>> BEGIN DATA TO USE

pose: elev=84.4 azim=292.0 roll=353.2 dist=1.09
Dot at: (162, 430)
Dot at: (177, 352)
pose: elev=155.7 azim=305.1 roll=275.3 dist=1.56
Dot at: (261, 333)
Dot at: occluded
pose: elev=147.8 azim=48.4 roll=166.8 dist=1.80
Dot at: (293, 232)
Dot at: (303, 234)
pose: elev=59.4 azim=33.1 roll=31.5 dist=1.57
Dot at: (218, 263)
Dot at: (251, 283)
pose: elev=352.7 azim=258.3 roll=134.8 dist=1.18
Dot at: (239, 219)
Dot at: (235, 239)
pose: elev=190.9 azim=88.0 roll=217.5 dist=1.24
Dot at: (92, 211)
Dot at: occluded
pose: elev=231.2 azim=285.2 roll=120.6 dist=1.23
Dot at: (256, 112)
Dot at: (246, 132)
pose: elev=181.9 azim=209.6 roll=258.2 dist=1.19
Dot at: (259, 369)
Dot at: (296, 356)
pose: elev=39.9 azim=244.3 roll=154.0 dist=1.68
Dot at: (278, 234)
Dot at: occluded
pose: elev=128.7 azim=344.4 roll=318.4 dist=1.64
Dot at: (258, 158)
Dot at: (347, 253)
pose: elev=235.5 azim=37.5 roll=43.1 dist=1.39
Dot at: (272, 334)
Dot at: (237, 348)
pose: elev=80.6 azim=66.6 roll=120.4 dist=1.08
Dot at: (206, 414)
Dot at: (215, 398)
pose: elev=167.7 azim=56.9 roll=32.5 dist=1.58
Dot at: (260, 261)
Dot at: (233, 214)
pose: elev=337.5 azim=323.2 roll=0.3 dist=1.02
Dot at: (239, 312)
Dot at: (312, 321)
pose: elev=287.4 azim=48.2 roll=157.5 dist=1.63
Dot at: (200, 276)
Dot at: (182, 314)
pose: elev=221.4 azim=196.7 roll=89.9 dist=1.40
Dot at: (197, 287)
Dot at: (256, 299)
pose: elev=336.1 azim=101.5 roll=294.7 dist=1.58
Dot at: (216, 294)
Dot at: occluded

>> END DATA TO USE

* _DIRECTION_
Render every line of the records above as a JSON list of strings, one string per line, omitting blank lines.

* _EXERCISE RESPONSE_
[
  "pose: elev=84.4 azim=292.0 roll=353.2 dist=1.09",
  "Dot at: (162, 430)",
  "Dot at: (177, 352)",
  "pose: elev=155.7 azim=305.1 roll=275.3 dist=1.56",
  "Dot at: (261, 333)",
  "Dot at: occluded",
  "pose: elev=147.8 azim=48.4 roll=166.8 dist=1.80",
  "Dot at: (293, 232)",
  "Dot at: (303, 234)",
  "pose: elev=59.4 azim=33.1 roll=31.5 dist=1.57",
  "Dot at: (218, 263)",
  "Dot at: (251, 283)",
  "pose: elev=352.7 azim=258.3 roll=134.8 dist=1.18",
  "Dot at: (239, 219)",
  "Dot at: (235, 239)",
  "pose: elev=190.9 azim=88.0 roll=217.5 dist=1.24",
  "Dot at: (92, 211)",
  "Dot at: occluded",
  "pose: elev=231.2 azim=285.2 roll=120.6 dist=1.23",
  "Dot at: (256, 112)",
  "Dot at: (246, 132)",
  "pose: elev=181.9 azim=209.6 roll=258.2 dist=1.19",
  "Dot at: (259, 369)",
  "Dot at: (296, 356)",
  "pose: elev=39.9 azim=244.3 roll=154.0 dist=1.68",
  "Dot at: (278, 234)",
  "Dot at: occluded",
  "pose: elev=128.7 azim=344.4 roll=318.4 dist=1.64",
  "Dot at: (258, 158)",
  "Dot at: (347, 253)",
  "pose: elev=235.5 azim=37.5 roll=43.1 dist=1.39",
  "Dot at: (272, 334)",
  "Dot at: (237, 348)",
  "pose: elev=80.6 azim=66.6 roll=120.4 dist=1.08",
  "Dot at: (206, 414)",
  "Dot at: (215, 398)",
  "pose: elev=167.7 azim=56.9 roll=32.5 dist=1.58",
  "Dot at: (260, 261)",
  "Dot at: (233, 214)",
  "pose: elev=337.5 azim=323.2 roll=0.3 dist=1.02",
  "Dot at: (239, 312)",
  "Dot at: (312, 321)",
  "pose: elev=287.4 azim=48.2 roll=157.5 dist=1.63",
  "Dot at: (200, 276)",
  "Dot at: (182, 314)",
  "pose: elev=221.4 azim=196.7 roll=89.9 dist=1.40",
  "Dot at: (197, 287)",
  "Dot at: (256, 299)",
  "pose: elev=336.1 azim=101.5 roll=294.7 dist=1.58",
  "Dot at: (216, 294)",
  "Dot at: occluded"
]